**文本節錄:**
========

然而聽到台灣已數十年的彭蒙惠女士說自己像雞蛋, 外白內黃,  不禁覺得相當有意思。 因為聽慣了 “香蕉“ 這詞 “雞蛋“顯得稀有。 想起在台灣的外籍的神父修女和醫生, 奉獻了他們的青春中年至終老一生, 在台灣的許多窮鄉僻壤物資缺乏的地方或傳教或幫助居民, 從一字一句的中文學起, 甚至能用台語溝通.  藉著許多這樣的教會和醫院, 很多人得到身體上的治療和心靈上的寄託.

且不論宗教立場, 他們接觸過的甚至是大家敬而遠之的痲瘋病人、建立孤兒院、教導知識循循善誘,  那樣慈悲為懷的胸襟, 不是一般人能做到的。 由於老爸愛下鄉的影響, 從小我們在假日的戶外活動總是前往偏僻鄉鎮或原住民同胞的山區, 看到那些教堂, 心中總有深深的感動。 我沒有隸屬於任何宗教, 但我相信只要是助人行善的都是好的宗教。 既不是香蕉也非雞蛋的我, 衷心感謝那些默默無聞卻誠心奉獻的雞蛋們。 花蓮基督教門諾醫院的前雞蛋院長曾感慨的說: 對台灣人而言, 去美國很近而去花蓮很遠。 是的, 有多少人願意領微薄的薪水, 做幾人份的工作, 留在鄉下照顧老人與原住民,   現實的社會是如此. 相較之下, 淡泊名利的前輩們篳路襤褸地建構我們的家園是可敬的, 曾經與我們非親非故, 如今甚至安息於這片土地。那是說不出的感謝及無法形容的無私。正如慈濟說的 “大愛“。

========

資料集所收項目
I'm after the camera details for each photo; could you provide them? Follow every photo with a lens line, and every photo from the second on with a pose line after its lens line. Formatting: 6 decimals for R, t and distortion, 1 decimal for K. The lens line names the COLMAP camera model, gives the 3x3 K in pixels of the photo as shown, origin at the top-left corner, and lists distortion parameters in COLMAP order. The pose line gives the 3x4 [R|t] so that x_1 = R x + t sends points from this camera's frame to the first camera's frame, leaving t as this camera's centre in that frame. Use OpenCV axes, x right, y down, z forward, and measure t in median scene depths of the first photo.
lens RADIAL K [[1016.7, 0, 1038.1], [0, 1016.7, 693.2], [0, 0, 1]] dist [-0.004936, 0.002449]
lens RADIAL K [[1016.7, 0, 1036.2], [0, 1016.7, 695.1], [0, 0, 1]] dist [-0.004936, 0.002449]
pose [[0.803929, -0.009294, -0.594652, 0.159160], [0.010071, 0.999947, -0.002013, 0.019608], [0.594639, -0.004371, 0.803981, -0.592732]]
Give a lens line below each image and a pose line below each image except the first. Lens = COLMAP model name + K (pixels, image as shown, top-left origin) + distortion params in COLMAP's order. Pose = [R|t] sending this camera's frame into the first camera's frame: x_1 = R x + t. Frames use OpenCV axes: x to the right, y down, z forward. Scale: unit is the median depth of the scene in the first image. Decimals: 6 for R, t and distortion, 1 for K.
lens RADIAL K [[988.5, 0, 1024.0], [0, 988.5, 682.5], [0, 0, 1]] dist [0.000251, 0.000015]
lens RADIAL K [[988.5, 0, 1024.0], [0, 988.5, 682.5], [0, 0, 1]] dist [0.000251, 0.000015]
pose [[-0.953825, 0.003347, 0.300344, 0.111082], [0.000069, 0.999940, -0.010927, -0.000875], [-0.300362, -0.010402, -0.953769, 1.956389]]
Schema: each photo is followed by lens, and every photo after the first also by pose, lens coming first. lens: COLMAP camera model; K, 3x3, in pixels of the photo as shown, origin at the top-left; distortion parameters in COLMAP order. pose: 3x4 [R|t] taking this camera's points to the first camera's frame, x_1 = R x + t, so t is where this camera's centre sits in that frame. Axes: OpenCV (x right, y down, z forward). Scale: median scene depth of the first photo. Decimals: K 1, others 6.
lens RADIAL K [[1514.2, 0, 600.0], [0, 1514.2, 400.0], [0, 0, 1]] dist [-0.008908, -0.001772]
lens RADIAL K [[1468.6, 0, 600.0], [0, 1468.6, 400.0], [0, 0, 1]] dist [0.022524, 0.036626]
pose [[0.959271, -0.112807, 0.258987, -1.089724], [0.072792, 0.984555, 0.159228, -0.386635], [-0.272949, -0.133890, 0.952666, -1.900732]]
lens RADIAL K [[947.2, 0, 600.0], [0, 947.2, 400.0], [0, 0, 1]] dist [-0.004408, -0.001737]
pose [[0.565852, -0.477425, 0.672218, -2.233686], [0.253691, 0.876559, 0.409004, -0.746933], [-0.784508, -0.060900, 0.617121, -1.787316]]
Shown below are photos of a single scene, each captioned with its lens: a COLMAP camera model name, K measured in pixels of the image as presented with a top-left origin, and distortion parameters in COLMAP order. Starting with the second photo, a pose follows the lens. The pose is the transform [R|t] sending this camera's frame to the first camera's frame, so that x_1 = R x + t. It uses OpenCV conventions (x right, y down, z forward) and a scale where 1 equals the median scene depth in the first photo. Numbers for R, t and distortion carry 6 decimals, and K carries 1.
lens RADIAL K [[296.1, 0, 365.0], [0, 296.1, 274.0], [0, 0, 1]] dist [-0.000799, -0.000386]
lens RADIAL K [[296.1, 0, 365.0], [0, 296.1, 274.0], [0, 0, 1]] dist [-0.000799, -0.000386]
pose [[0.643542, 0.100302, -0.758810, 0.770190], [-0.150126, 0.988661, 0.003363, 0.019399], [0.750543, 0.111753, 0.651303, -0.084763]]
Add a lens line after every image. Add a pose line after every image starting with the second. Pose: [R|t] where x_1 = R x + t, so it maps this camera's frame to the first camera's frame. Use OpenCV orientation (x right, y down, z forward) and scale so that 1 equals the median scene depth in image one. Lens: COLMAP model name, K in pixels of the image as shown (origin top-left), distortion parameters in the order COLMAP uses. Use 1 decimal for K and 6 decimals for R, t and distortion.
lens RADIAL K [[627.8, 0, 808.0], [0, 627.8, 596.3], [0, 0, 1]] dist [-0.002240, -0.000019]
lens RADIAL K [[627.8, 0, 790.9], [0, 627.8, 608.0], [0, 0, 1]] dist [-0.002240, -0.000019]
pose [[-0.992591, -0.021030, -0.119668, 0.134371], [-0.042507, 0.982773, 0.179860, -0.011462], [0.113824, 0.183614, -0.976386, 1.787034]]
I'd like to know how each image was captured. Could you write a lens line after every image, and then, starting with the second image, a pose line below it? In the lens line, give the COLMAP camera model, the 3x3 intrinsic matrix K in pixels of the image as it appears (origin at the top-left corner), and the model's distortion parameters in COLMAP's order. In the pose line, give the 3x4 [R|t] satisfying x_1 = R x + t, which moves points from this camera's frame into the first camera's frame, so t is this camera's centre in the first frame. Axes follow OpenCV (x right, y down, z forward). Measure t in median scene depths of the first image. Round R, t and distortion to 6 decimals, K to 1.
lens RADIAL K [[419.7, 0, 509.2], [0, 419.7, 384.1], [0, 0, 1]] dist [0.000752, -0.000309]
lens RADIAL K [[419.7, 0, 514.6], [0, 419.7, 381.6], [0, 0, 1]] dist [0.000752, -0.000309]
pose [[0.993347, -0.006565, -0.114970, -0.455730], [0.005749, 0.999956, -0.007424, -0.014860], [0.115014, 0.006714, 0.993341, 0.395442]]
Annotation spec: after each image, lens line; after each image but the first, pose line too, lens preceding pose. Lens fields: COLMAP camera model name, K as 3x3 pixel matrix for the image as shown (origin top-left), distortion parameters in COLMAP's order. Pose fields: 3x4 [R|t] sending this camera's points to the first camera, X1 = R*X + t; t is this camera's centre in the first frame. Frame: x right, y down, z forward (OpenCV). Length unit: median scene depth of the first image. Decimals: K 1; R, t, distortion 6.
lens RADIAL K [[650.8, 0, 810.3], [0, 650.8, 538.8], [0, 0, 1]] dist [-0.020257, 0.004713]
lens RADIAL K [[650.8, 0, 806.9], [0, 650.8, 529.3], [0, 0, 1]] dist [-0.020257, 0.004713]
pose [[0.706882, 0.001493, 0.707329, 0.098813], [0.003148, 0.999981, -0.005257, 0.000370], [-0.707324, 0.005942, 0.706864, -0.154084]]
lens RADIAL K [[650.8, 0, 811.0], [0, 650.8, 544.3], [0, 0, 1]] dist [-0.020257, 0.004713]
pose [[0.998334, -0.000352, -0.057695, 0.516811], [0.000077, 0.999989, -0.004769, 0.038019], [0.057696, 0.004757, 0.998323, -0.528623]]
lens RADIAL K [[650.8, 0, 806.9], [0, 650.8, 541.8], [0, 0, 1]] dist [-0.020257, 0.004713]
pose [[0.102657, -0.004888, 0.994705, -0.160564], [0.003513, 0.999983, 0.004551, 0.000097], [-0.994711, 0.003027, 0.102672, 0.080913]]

========

**任務說明:**
• 1. 根據這篇短文回答下列問題：
(a) 彭蒙惠女士說自己像什麼？
(b) 作者小時候假日的戶外活動通常前往哪些地方？
(c) 花蓮基督教門諾醫院的前院長說，對台灣人而言，去哪裡很近、去哪裡很遠？
• 2. 請將這篇短文從「然而聽到台灣已數十年的彭蒙惠女士說自己像雞蛋, 外白內黃,  不禁覺得相當有意思。」到「甚至能用台語溝通.  藉著許多這樣的教會和醫院, 很多人得到身體上的治療和心靈上的寄託.」的部分再寫一遍，並把「神父修女」換成「傳教士」。
以上項目是另行提供的獨立資料。

**參考答案:**
• 1.
(a) 像雞蛋，外白內黃。
(b) 偏僻鄉鎮或原住民同胞的山區。
(c) 去美國很近，去花蓮很遠。

• 2.
然而聽到台灣已數十年的彭蒙惠女士說自己像雞蛋, 外白內黃,  不禁覺得相當有意思。 因為聽慣了 “香蕉“ 這詞 “雞蛋“顯得稀有。 想起在台灣的外籍的傳教士和醫生, 奉獻了他們的青春中年至終老一生, 在台灣的許多窮鄉僻壤物資缺乏的地方或傳教或幫助居民, 從一字一句的中文學起, 甚至能用台語溝通.  藉著許多這樣的教會和醫院, 很多人得到身體上的治療和心靈上的寄託.